● To be done
Copy out every line of the rows below word for word, changing nothing.
==== Supplied information ====
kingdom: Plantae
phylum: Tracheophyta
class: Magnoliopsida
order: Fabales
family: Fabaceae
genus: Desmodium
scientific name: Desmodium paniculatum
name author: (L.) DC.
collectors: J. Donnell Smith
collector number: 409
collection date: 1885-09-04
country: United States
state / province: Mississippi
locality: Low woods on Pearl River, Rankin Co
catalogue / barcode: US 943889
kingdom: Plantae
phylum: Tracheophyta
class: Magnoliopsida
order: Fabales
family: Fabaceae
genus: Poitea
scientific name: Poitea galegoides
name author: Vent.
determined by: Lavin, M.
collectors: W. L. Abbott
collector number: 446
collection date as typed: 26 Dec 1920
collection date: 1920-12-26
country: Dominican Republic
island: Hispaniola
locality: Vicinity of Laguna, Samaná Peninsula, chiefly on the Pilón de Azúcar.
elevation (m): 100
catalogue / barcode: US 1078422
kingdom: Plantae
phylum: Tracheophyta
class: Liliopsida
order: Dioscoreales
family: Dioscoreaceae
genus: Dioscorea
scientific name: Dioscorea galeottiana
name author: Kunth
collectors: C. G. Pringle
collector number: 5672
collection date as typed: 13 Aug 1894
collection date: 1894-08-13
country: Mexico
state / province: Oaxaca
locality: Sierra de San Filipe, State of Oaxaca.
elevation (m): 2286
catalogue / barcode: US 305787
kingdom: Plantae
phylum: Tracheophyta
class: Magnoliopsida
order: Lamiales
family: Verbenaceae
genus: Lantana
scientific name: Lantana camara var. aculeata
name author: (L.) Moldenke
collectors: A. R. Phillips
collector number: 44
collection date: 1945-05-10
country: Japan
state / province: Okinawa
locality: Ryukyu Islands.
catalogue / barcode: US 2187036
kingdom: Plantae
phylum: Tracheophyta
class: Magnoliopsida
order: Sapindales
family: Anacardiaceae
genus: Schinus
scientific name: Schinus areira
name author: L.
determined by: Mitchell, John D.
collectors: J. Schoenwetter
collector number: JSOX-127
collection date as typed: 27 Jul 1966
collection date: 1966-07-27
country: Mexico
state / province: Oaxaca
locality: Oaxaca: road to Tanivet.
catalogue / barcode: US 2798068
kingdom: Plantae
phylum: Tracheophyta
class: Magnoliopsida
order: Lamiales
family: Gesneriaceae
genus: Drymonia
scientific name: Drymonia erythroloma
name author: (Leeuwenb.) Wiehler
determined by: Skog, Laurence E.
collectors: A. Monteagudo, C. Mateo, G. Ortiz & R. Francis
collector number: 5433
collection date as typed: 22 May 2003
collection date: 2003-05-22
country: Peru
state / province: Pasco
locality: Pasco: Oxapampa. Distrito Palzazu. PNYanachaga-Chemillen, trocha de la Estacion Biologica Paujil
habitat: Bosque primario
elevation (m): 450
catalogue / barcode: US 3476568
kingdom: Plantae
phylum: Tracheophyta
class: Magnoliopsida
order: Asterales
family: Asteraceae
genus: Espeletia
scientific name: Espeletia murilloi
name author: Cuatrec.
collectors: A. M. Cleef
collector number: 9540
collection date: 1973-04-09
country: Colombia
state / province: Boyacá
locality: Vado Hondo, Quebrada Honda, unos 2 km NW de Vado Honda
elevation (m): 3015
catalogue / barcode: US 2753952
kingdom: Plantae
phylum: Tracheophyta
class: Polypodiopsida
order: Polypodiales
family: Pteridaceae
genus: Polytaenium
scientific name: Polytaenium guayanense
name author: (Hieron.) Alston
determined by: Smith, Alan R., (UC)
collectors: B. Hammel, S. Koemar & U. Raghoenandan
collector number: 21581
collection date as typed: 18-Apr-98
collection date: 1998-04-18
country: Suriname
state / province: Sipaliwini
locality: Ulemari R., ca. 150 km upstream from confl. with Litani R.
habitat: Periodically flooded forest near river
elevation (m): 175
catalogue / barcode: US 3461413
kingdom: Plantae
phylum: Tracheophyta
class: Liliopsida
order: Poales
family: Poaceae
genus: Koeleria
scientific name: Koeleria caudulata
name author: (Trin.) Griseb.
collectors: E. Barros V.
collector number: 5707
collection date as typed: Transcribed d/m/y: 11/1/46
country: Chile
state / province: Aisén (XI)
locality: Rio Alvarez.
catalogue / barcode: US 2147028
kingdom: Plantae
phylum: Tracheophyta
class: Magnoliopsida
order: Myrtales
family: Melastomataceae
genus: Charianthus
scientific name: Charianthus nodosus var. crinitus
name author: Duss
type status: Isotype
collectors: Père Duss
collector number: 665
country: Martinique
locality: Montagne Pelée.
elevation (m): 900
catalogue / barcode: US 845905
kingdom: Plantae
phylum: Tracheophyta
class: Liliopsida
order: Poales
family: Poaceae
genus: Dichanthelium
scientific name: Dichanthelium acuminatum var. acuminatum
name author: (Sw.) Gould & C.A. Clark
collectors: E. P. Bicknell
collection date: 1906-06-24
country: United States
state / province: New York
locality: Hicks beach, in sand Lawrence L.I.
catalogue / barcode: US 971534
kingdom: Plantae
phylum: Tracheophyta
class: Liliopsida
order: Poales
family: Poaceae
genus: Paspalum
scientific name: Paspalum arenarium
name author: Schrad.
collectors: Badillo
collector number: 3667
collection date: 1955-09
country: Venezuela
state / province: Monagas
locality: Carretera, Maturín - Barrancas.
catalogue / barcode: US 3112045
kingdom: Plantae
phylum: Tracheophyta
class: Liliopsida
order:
====
● Solution to the exercise
kingdom: Plantae
phylum: Tracheophyta
class: Magnoliopsida
order: Fabales
family: Fabaceae
genus: Desmodium
scientific name: Desmodium paniculatum
name author: (L.) DC.
collectors: J. Donnell Smith
collector number: 409
collection date: 1885-09-04
country: United States
state / province: Mississippi
locality: Low woods on Pearl River, Rankin Co
catalogue / barcode: US 943889
kingdom: Plantae
phylum: Tracheophyta
class: Magnoliopsida
order: Fabales
family: Fabaceae
genus: Poitea
scientific name: Poitea galegoides
name author: Vent.
determined by: Lavin, M.
collectors: W. L. Abbott
collector number: 446
collection date as typed: 26 Dec 1920
collection date: 1920-12-26
country: Dominican Republic
island: Hispaniola
locality: Vicinity of Laguna, Samaná Peninsula, chiefly on the Pilón de Azúcar.
elevation (m): 100
catalogue / barcode: US 1078422
kingdom: Plantae
phylum: Tracheophyta
class: Liliopsida
order: Dioscoreales
family: Dioscoreaceae
genus: Dioscorea
scientific name: Dioscorea galeottiana
name author: Kunth
collectors: C. G. Pringle
collector number: 5672
collection date as typed: 13 Aug 1894
collection date: 1894-08-13
country: Mexico
state / province: Oaxaca
locality: Sierra de San Filipe, State of Oaxaca.
elevation (m): 2286
catalogue / barcode: US 305787
kingdom: Plantae
phylum: Tracheophyta
class: Magnoliopsida
order: Lamiales
family: Verbenaceae
genus: Lantana
scientific name: Lantana camara var. aculeata
name author: (L.) Moldenke
collectors: A. R. Phillips
collector number: 44
collection date: 1945-05-10
country: Japan
state / province: Okinawa
locality: Ryukyu Islands.
catalogue / barcode: US 2187036
kingdom: Plantae
phylum: Tracheophyta
class: Magnoliopsida
order: Sapindales
family: Anacardiaceae
genus: Schinus
scientific name: Schinus areira
name author: L.
determined by: Mitchell, John D.
collectors: J. Schoenwetter
collector number: JSOX-127
collection date as typed: 27 Jul 1966
collection date: 1966-07-27
country: Mexico
state / province: Oaxaca
locality: Oaxaca: road to Tanivet.
catalogue / barcode: US 2798068
kingdom: Plantae
phylum: Tracheophyta
class: Magnoliopsida
order: Lamiales
family: Gesneriaceae
genus: Drymonia
scientific name: Drymonia erythroloma
name author: (Leeuwenb.) Wiehler
determined by: Skog, Laurence E.
collectors: A. Monteagudo, C. Mateo, G. Ortiz & R. Francis
collector number: 5433
collection date as typed: 22 May 2003
collection date: 2003-05-22
country: Peru
state / province: Pasco
locality: Pasco: Oxapampa. Distrito Palzazu. PNYanachaga-Chemillen, trocha de la Estacion Biologica Paujil
habitat: Bosque primario
elevation (m): 450
catalogue / barcode: US 3476568
kingdom: Plantae
phylum: Tracheophyta
class: Magnoliopsida
order: Asterales
family: Asteraceae
genus: Espeletia
scientific name: Espeletia murilloi
name author: Cuatrec.
collectors: A. M. Cleef
collector number: 9540
collection date: 1973-04-09
country: Colombia
state / province: Boyacá
locality: Vado Hondo, Quebrada Honda, unos 2 km NW de Vado Honda
elevation (m): 3015
catalogue / barcode: US 2753952
kingdom: Plantae
phylum: Tracheophyta
class: Polypodiopsida
order: Polypodiales
family: Pteridaceae
genus: Polytaenium
scientific name: Polytaenium guayanense
name author: (Hieron.) Alston
determined by: Smith, Alan R., (UC)
collectors: B. Hammel, S. Koemar & U. Raghoenandan
collector number: 21581
collection date as typed: 18-Apr-98
collection date: 1998-04-18
country: Suriname
state / province: Sipaliwini
locality: Ulemari R., ca. 150 km upstream from confl. with Litani R.
habitat: Periodically flooded forest near river
elevation (m): 175
catalogue / barcode: US 3461413
kingdom: Plantae
phylum: Tracheophyta
class: Liliopsida
order: Poales
family: Poaceae
genus: Koeleria
scientific name: Koeleria caudulata
name author: (Trin.) Griseb.
collectors: E. Barros V.
collector number: 5707
collection date as typed: Transcribed d/m/y: 11/1/46
country: Chile
state / province: Aisén (XI)
locality: Rio Alvarez.
catalogue / barcode: US 2147028
kingdom: Plantae
phylum: Tracheophyta
class: Magnoliopsida
order: Myrtales
family: Melastomataceae
genus: Charianthus
scientific name: Charianthus nodosus var. crinitus
name author: Duss
type status: Isotype
collectors: Père Duss
collector number: 665
country: Martinique
locality: Montagne Pelée.
elevation (m): 900
catalogue / barcode: US 845905
kingdom: Plantae
phylum: Tracheophyta
class: Liliopsida
order: Poales
family: Poaceae
genus: Dichanthelium
scientific name: Dichanthelium acuminatum var. acuminatum
name author: (Sw.) Gould & C.A. Clark
collectors: E. P. Bicknell
collection date: 1906-06-24
country: United States
state / province: New York
locality: Hicks beach, in sand Lawrence L.I.
catalogue / barcode: US 971534
kingdom: Plantae
phylum: Tracheophyta
class: Liliopsida
order: Poales
family: Poaceae
genus: Paspalum
scientific name: Paspalum arenarium
name author: Schrad.
collectors: Badillo
collector number: 3667
collection date: 1955-09
country: Venezuela
state / province: Monagas
locality: Carretera, Maturín - Barrancas.
catalogue / barcode: US 3112045
kingdom: Plantae
phylum: Tracheophyta
class: Liliopsida
order:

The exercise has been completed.